## What you will do
For each line below that holds the word "down", make a copy.

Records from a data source
_ _ _ _ _

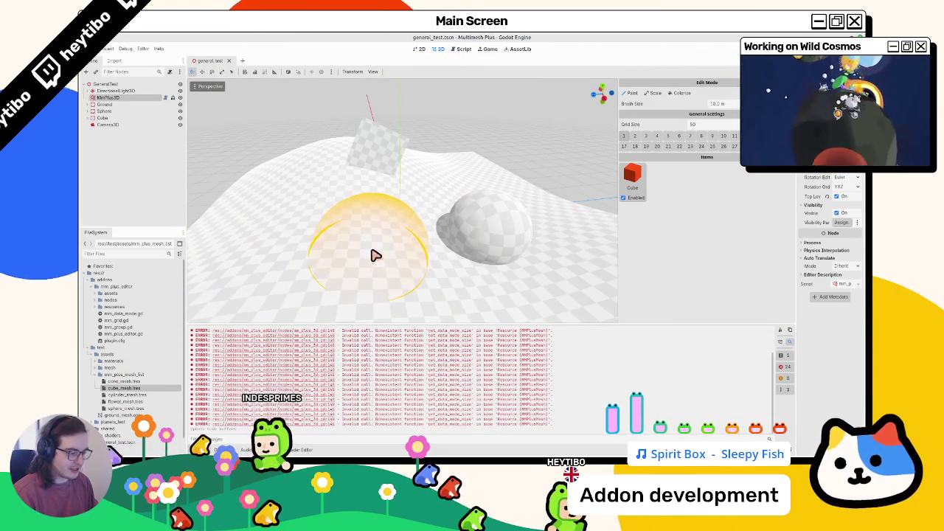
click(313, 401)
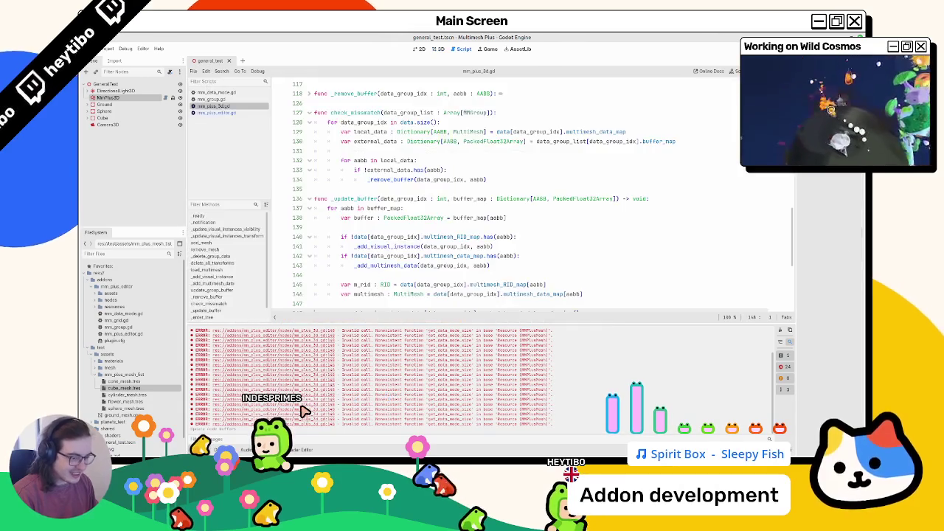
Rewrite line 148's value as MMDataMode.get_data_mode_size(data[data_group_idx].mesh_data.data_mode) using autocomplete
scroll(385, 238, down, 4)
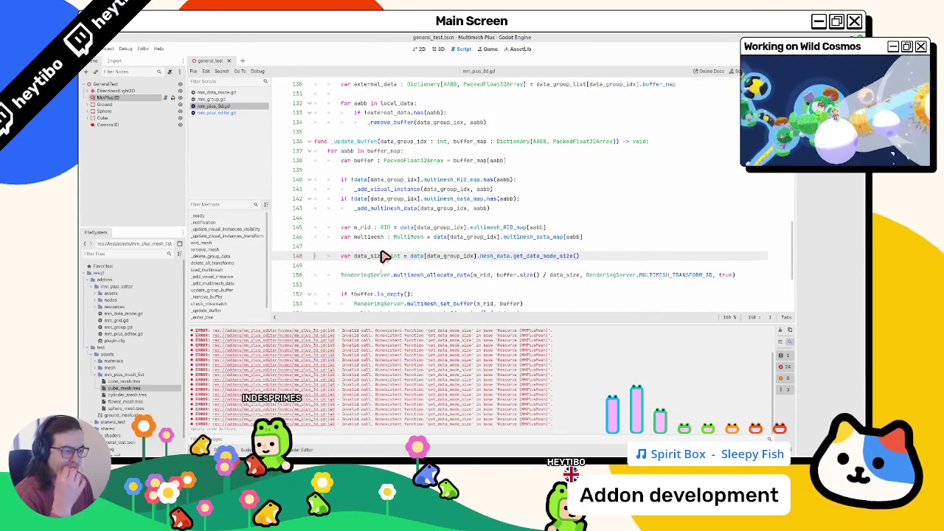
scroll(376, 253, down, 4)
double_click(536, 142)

_ _ _ _ _

## Response to this exercise
scroll(385, 238, down, 4)
scroll(376, 253, down, 4)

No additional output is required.